Во время войны, той, с Гитлером, мама на базаре продавала селедку, выуживая ее голыми руками из рассола бочки. Зимой, а зимы в Баку бывают хоть и короткие, но студеные. После школы я спешил на базар, постоять у бочки, дать маме передохнуть полчаса. «А где Ривочка? – то и дело спрашивали какие-то люди. – Не заболела? Весь день на морозе с голыми руками». Вечером я вновь появлялся на базаре, помочь маме вкатить бочку под крышу маленькой рыбной лавчонки. Мне было десять лет, но мальчик я был крепкий. Мы возвращались домой, прихватив по дороге из детского сада пятилетнюю сестричку. Так мы и шли по обе стороны от мамы, вцепившись в ее руки, опухшие от селедочного рассола…
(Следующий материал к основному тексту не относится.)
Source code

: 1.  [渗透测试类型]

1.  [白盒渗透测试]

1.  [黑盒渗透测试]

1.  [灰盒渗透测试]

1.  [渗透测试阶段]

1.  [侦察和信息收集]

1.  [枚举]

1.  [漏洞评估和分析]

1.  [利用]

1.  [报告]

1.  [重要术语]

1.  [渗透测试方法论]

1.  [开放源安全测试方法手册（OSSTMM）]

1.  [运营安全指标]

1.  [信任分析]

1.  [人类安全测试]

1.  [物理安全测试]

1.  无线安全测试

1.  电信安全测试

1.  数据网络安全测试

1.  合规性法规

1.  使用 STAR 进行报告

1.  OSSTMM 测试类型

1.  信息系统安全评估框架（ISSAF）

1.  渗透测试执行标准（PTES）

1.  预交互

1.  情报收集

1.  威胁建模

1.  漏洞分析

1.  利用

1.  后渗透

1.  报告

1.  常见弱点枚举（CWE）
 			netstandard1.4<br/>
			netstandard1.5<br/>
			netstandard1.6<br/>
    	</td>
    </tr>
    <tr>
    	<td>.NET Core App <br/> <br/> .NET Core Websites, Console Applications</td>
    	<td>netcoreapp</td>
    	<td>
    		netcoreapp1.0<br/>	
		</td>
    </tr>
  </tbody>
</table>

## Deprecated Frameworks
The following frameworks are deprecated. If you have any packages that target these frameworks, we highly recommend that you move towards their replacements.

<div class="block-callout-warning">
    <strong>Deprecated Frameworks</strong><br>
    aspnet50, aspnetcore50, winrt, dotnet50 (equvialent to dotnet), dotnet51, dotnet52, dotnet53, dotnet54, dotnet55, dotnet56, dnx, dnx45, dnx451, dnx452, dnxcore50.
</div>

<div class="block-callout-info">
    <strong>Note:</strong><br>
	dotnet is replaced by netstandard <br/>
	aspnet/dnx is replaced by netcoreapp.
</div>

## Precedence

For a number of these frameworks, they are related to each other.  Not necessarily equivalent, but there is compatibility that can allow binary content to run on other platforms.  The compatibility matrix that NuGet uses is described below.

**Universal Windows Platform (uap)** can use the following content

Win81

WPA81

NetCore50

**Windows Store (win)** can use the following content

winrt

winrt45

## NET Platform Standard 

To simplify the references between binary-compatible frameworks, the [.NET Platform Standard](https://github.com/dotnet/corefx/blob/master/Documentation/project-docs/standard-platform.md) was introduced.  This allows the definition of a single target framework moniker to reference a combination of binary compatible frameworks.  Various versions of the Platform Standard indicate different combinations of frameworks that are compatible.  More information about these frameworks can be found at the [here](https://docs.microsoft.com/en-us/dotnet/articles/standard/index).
Бухгалтер по образованию, мама до той войны работала в Институте физкультуры, но уволилась из-за нищенского оклада. А скорее, из-за папиной ревности: слишком мама была красивой, чтобы работать среди жеребцов-спортсменов. Представляю, как папа страдал, уходя на фронт добровольцем. Поначалу в ополчение, потом, пройдя краткий курс санинструкторов, определился в действующую армию…
Из гнезда в часах выскочила кукушка и напомнила, что уже три часа ночи. Чай в толстых граненых стаканах давно остыл, как и вода в пузатом чайнике с мятым узким носиком. В доме был новый чешский электрический чайник, но мама оставалась верной старому. И этим удивительно живучим граненым стаканам в узорных подстаканниках…
Есть не хотелось. Тем не менее я умял с десяток круглых маковых коржиков с корицей, фирменное мамино изделие.
Продолжая разговор, мама принялась обустраивать мою лежанку. Из чрева старой тахты извлекла знакомое лоскутное одеяло, простыню и огромную тугую подушку в белоснежной наволочке. «Потом пришел дворник Кямал, – продолжала мама, – и предупредил, что ночью будет облава по списку». – «Какому списку?» – «Списку жильцов, что висит у подъезда, кто в какой квартире. Будут искать армян…» Мама рассказывала, как прятала у себя три дня соседку Клару-скрипачку… Ночью дворник привел военных моряков, и те под охраной увезли Клару в Морской порт на красноводский пароход. «Ключи мне оставила. Только скрипку успела взять, – вздохнула мама. – Ладно, “будем делать ночь”, как говорил папа».
Я лежал на спине в ожидании сна. Во время полета сюда меня распирала энергия, хотелось поскорее заняться делом, помочь мужу сестры Толе отправить контейнер с багажом. А сейчас ощутил какую-то беспомощность. Да, в Баку у меня были знакомые, друзья – следствие бурной институтской жизни и моего общительного характера. Короче говоря, у меня был «блат». Так мне казалось… Но сейчас, когда я вплотную столкнулся с тем, с чем столкнулся, я растерялся и… испугался. Среди моих друзей было много армян, и вообще, в той жизни мы часто не знали, кто какой национальности, мы были «бакинцы». Даже в злопамятные дни 1952 года, в разгар борьбы государства с «космополитами», я ни разу не почувствовал на себе косого взгляда.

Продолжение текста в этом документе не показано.